Congratulations! You’ve completed built a complete GPT-2 implementation from scratch.

If code verification passed, you can execute your step_11.py code with pixi run gpt2.

What’s next?

You now understand the architectural foundation that powers modern language models. LLaMA, Mistral, and more build on these same components with incremental refinements. You have everything you need to implement those refinements yourself.

Consider extending your implementation with:

Grouped-query attention (GQA): Reduce memory consumption by sharing key-value pairs across multiple query heads, as used in LLaMA 2.
Rotary position embeddings (RoPE): Replace learned position embeddings with rotation-based encoding, improving length extrapolation in models like LLaMA and GPT-NeoX.
SwiGLU activation: Swap GELU for the gated linear unit variant used in LLaMA and PaLM.
Mixture of experts (MoE): Add sparse expert routing to scale model capacity efficiently, as in Mixtral and GPT-4.

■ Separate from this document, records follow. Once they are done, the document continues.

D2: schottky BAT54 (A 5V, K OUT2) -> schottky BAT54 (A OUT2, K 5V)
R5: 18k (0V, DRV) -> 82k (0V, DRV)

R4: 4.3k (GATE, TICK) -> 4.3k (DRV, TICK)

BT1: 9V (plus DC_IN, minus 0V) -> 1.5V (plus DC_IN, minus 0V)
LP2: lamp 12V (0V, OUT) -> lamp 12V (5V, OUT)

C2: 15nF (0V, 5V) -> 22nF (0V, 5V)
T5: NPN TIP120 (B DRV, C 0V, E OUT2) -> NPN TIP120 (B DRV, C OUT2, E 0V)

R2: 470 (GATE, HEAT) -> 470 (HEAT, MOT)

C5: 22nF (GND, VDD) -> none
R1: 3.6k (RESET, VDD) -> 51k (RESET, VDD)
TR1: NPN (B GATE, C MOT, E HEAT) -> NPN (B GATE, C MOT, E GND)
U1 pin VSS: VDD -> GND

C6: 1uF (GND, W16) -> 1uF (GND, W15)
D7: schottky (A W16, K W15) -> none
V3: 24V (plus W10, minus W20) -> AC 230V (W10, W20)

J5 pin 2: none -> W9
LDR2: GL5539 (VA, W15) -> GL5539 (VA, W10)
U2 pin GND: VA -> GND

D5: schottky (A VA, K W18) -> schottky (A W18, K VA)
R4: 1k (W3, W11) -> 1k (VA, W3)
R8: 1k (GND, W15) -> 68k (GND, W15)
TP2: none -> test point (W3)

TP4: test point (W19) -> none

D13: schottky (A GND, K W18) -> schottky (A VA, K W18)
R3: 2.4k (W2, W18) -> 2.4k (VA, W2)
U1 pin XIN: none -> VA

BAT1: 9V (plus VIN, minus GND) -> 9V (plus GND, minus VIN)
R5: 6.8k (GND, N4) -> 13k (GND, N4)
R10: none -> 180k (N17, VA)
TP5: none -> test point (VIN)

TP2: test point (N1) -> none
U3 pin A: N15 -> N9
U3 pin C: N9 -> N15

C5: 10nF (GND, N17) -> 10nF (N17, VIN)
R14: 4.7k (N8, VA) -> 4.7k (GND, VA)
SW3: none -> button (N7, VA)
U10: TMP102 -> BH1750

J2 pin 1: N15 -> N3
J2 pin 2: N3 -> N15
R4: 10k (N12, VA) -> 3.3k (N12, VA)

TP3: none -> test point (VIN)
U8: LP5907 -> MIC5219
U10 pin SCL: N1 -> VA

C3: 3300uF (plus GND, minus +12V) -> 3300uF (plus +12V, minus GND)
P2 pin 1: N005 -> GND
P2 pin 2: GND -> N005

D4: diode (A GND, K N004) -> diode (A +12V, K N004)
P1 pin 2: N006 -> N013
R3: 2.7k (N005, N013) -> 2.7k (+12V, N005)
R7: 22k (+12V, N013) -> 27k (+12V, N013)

Each refinement builds directly on what you’ve implemented. The attention mechanism you wrote becomes grouped-query attention with a simple modification to how you reshape key-value tensors. Your position embeddings can be replaced with RoPE by changing how you encode positional information. The feed-forward network you built becomes SwiGLU by adding a gating mechanism.

Pick an architecture that interests you and start building. You’ll find the patterns are familiar because the fundamentals haven’t changed.